Или же – свидетельства тоски беспокойного духа:
«…Лу мне говорит не обращать на тебя внимания, потому что ты-де и Оллен и все остальные только палки нам в колеса суваете, но я не знаю и сказал ей – не знаю. Я сказал ей, во-первых, что пока не готов тут осесть, мол, не знаю, как тут все пучком и правда ли, что от добра добра не ищут. Поэтому я чуток еще пораскину мозгами…»
Так они и перемещались. И пусть с прошествием лет какие-то ветви семейства замедляли бег, преодолевая за жизнь поколения каких-нибудь миль десять-пятнадцать, все равно путь их лежал на запад. А кое-кого уж настойчивым внукам приходилось вытаскивать из развалюшных хором. А кое-кому со временем даже удавалось рождаться и умирать в одном и том же городке. Затем наконец появились Стэмперы заметно более практичного склада; Стэмперы с головами достаточно холодными, чтоб остановиться, оглядеться; рассудительные, вдумчивые Стэмперы, сумевшие изобличить свою семейную черту, нарекши ее «изъяном в породе», и взявшиеся за ее исправление.
Эти трезвомыслящие ребята приложили немало сил к тому, чтоб одолеть изъян, в самом деле потрудились, чтобы раз и навсегда прекратить это бессмысленное «всуешагание» на запад, остановиться, осесть, пустить корни и довольствоваться тем, что судил им великий Господь. Такие вот разумные люди.
– Что ж, теперь ладно… – Остановились на плоских равнинах Среднего Запада, открытых взору во всех направлениях. – Ладно. Наверное, незачем дальше идти. – Остановились и сказали: – Пора уж положить конец глупости, помыкавшей нашими предками; коли можно остановиться, оглядеться окрест и увидеть, что слева не лучше, чем справа, а впереди не больше полыни и ковыля, чем за спиной, и за тем холмом равнина не ровней всех прочих, что мы прошагали за две сотни лет, – так и на кой же ляд идти куда-то еще?
И если никто не мог привести уважительной причины, эти прагматики сухо кивали и топали истертым башмаком по дощато-ровной земле:
– Да, все пучком! Все, что надо, ребята, тут, у нас под ногами.
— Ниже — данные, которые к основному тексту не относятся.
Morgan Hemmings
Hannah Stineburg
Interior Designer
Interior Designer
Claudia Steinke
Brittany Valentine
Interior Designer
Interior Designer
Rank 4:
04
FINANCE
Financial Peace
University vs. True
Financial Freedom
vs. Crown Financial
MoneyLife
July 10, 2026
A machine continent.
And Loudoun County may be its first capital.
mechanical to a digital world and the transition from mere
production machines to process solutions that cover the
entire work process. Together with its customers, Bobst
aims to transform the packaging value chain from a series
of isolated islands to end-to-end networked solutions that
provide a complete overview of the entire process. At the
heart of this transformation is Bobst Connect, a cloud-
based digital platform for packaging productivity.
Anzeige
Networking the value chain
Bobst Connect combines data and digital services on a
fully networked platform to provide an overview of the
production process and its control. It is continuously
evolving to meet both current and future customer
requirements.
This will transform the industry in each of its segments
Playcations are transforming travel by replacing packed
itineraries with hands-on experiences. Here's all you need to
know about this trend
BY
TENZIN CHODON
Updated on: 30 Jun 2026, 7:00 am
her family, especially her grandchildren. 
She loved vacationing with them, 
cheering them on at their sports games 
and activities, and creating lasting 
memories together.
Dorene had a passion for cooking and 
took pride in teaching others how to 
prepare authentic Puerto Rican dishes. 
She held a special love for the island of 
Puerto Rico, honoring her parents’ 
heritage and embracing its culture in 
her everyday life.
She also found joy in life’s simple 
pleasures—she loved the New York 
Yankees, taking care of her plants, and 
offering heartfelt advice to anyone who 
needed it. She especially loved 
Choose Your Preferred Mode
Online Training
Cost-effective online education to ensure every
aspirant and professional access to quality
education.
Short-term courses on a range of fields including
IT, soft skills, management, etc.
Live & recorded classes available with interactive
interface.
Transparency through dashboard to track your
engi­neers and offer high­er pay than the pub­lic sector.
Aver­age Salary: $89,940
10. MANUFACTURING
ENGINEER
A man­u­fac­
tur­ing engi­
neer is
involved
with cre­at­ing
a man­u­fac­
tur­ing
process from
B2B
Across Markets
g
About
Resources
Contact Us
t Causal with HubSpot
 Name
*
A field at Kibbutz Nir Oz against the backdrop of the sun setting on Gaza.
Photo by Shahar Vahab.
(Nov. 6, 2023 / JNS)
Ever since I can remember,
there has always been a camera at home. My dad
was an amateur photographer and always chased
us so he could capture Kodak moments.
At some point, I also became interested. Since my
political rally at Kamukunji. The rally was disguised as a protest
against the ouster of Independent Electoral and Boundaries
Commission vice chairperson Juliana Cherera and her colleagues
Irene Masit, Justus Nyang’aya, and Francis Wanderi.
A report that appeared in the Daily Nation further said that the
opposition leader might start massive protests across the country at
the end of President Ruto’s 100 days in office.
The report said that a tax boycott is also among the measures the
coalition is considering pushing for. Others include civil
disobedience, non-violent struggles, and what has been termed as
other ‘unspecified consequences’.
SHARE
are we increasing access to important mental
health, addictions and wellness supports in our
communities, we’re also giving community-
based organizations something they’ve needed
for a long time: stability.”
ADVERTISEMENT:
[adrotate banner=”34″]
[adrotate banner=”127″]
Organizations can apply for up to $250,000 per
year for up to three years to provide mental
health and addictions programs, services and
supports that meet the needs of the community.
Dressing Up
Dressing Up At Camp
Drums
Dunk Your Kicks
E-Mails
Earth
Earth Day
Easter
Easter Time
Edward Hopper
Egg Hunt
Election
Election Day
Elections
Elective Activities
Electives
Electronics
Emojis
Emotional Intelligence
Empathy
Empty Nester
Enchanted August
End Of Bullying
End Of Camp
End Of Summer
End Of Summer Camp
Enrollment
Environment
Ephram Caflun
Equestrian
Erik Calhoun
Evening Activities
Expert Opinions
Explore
От добра добра не ищут.
Их неуемная энергия потихоньку отыскивала выходы более разумные, нежели скитания, более практичные, нежели походы: торговля, община, церковь. Они обзаводились банковскими счетами, портфелями и мандатами местного разбора и даже – эти-то жилистые ребята – пивными животиками. Портреты таких господ можно найти в коробках на чердаках: черные костюмы решительно напряжены против ширм салона светописи, рты жесткие, непоколебимые. Письма: «…мы забрались уж достаточно далеко».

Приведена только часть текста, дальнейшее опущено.